═══ ENTNOMMENE ANGABEN ═══
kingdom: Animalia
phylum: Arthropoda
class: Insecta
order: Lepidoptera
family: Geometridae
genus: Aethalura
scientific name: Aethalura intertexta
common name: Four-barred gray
═══
═══ ENTNOMMENE ANGABEN ═══
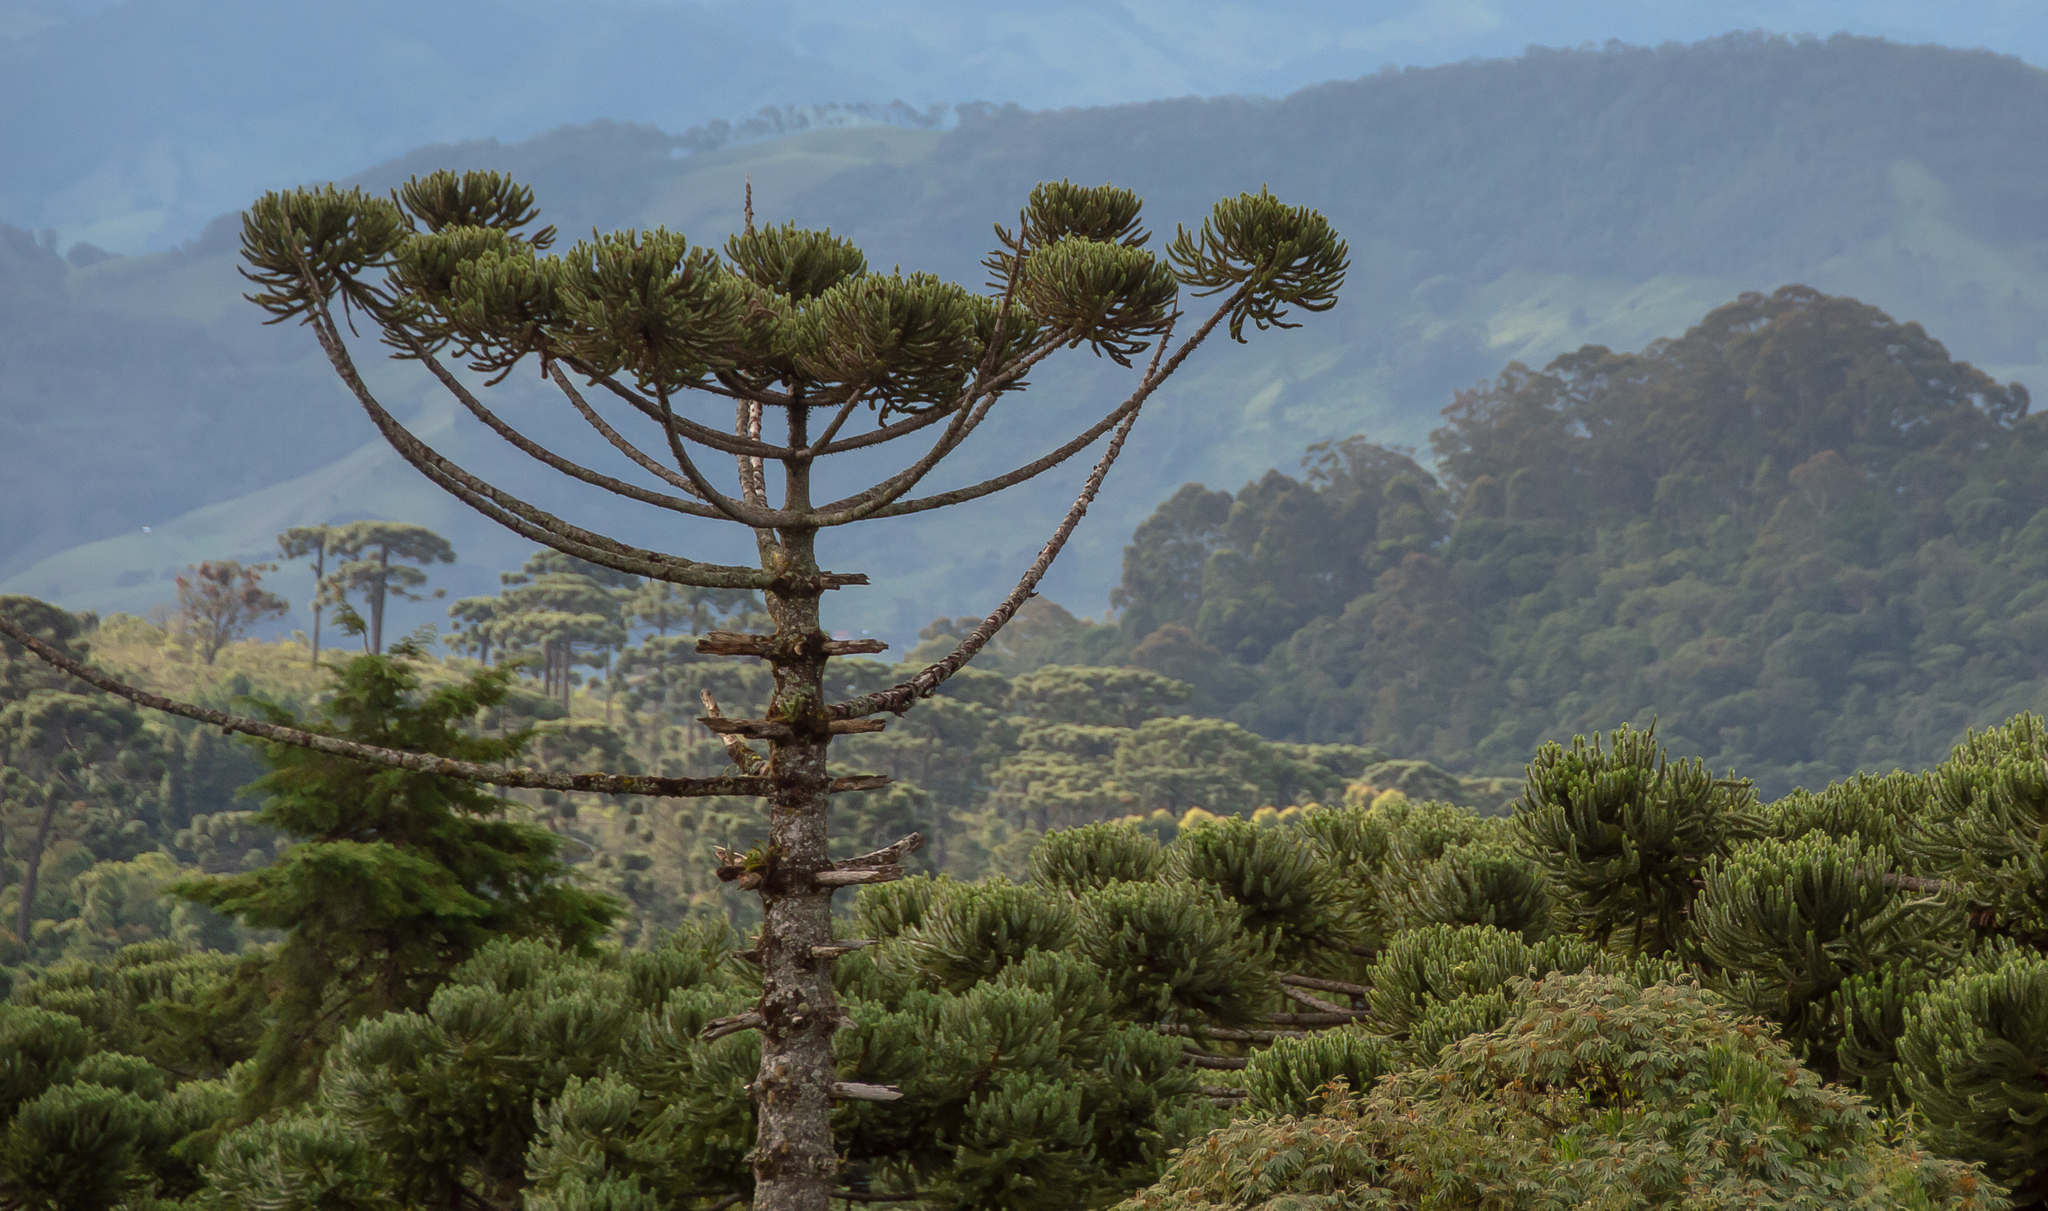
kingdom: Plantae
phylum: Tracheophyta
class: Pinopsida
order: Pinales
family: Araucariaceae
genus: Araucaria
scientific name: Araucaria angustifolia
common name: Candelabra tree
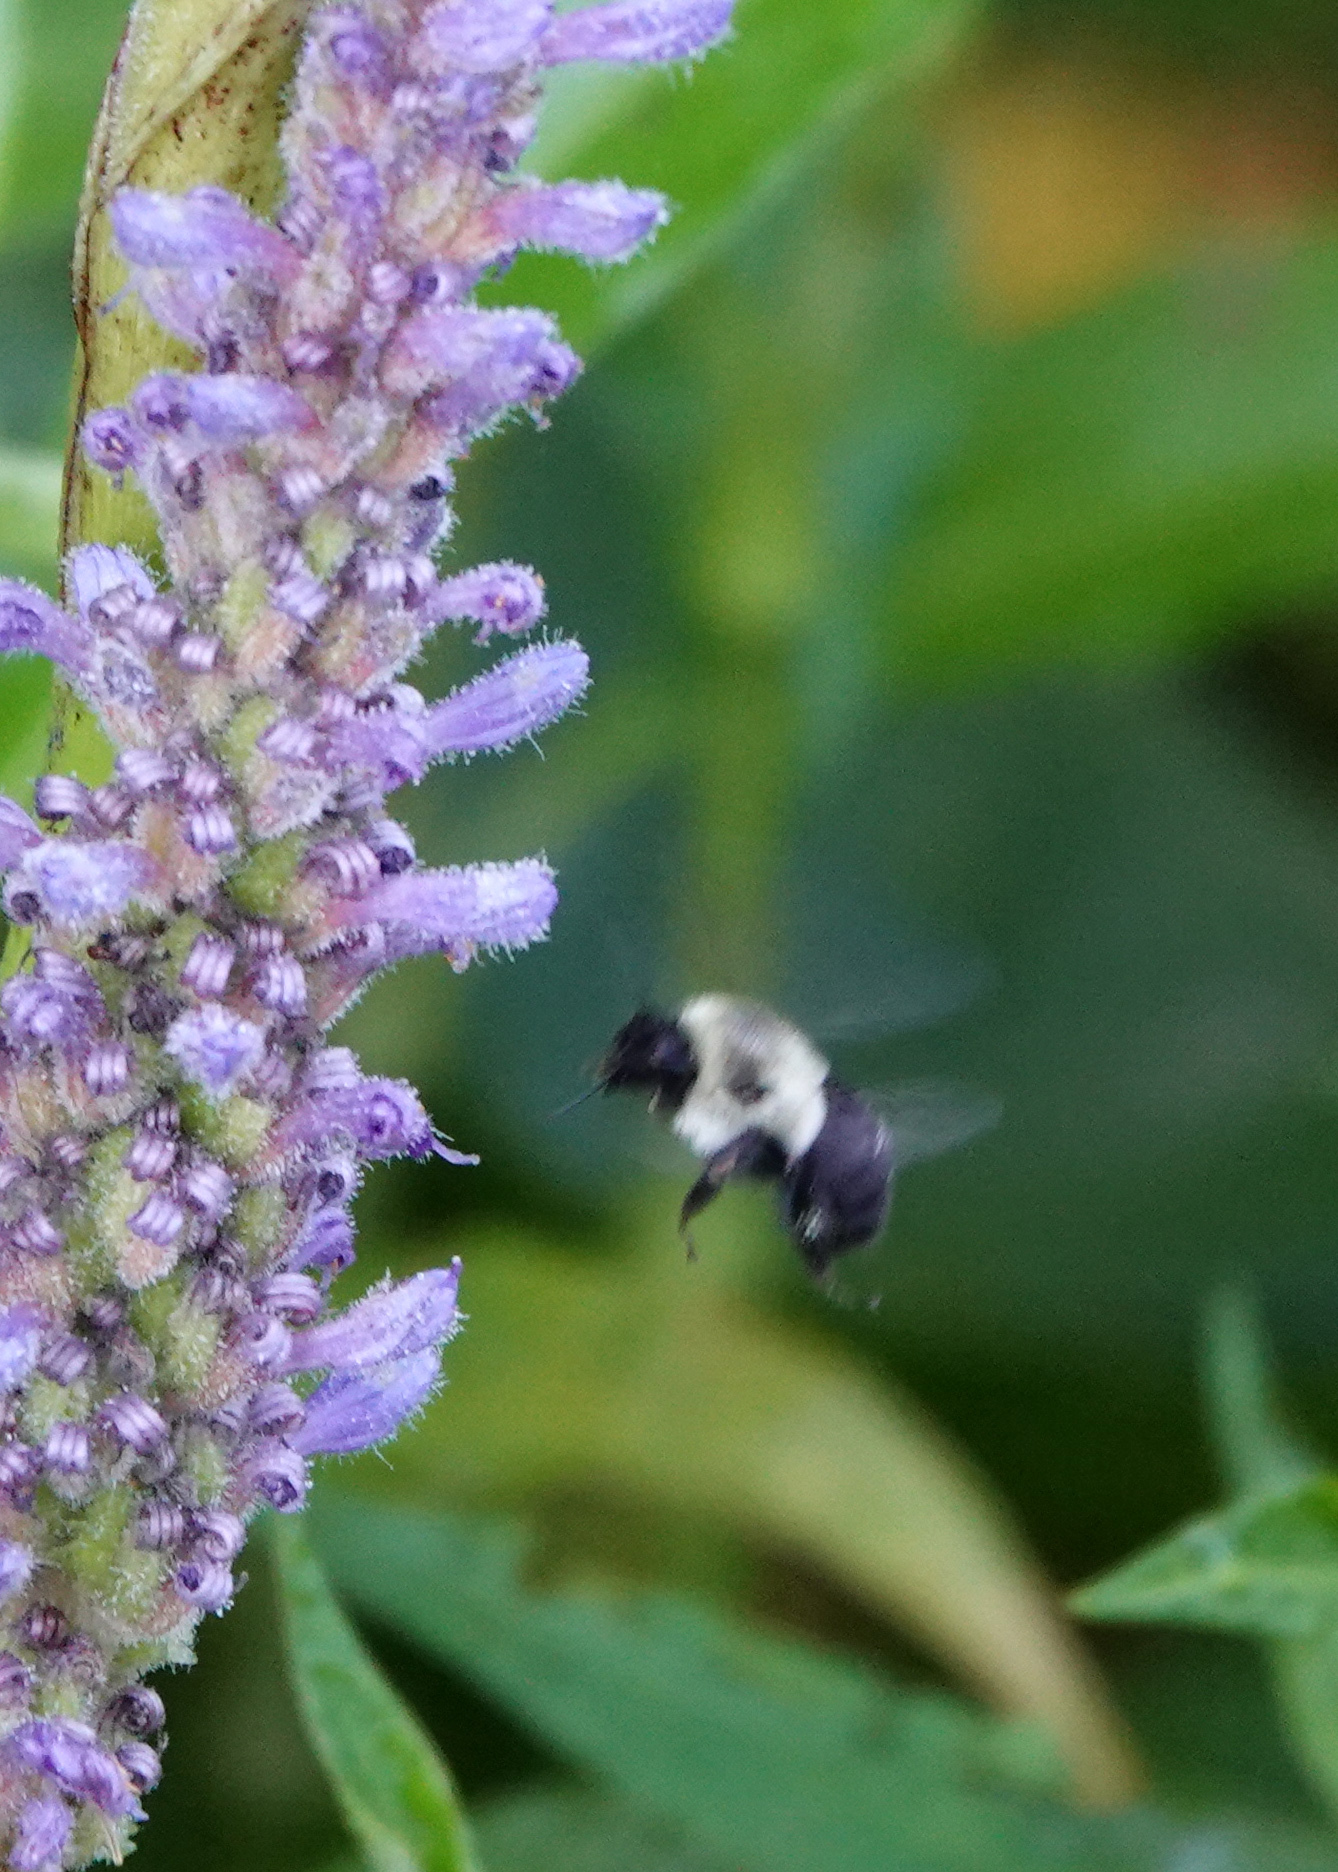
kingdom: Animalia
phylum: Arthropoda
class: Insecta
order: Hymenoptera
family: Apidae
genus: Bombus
═══
ZU ERLEDIGEN: Schreibe die Zeilen der Auflistung von der Zeile mit "genus: Araucaria" bis zur Zeile mit "genus: Bombus" einschließlich ab. Lass die Bilder dabei weg.

ALS ANTWORT:
genus: Araucaria
scientific name: Araucaria angustifolia
common name: Candelabra tree
kingdom: Animalia
phylum: Arthropoda
class: Insecta
order: Hymenoptera
family: Apidae
genus: Bombus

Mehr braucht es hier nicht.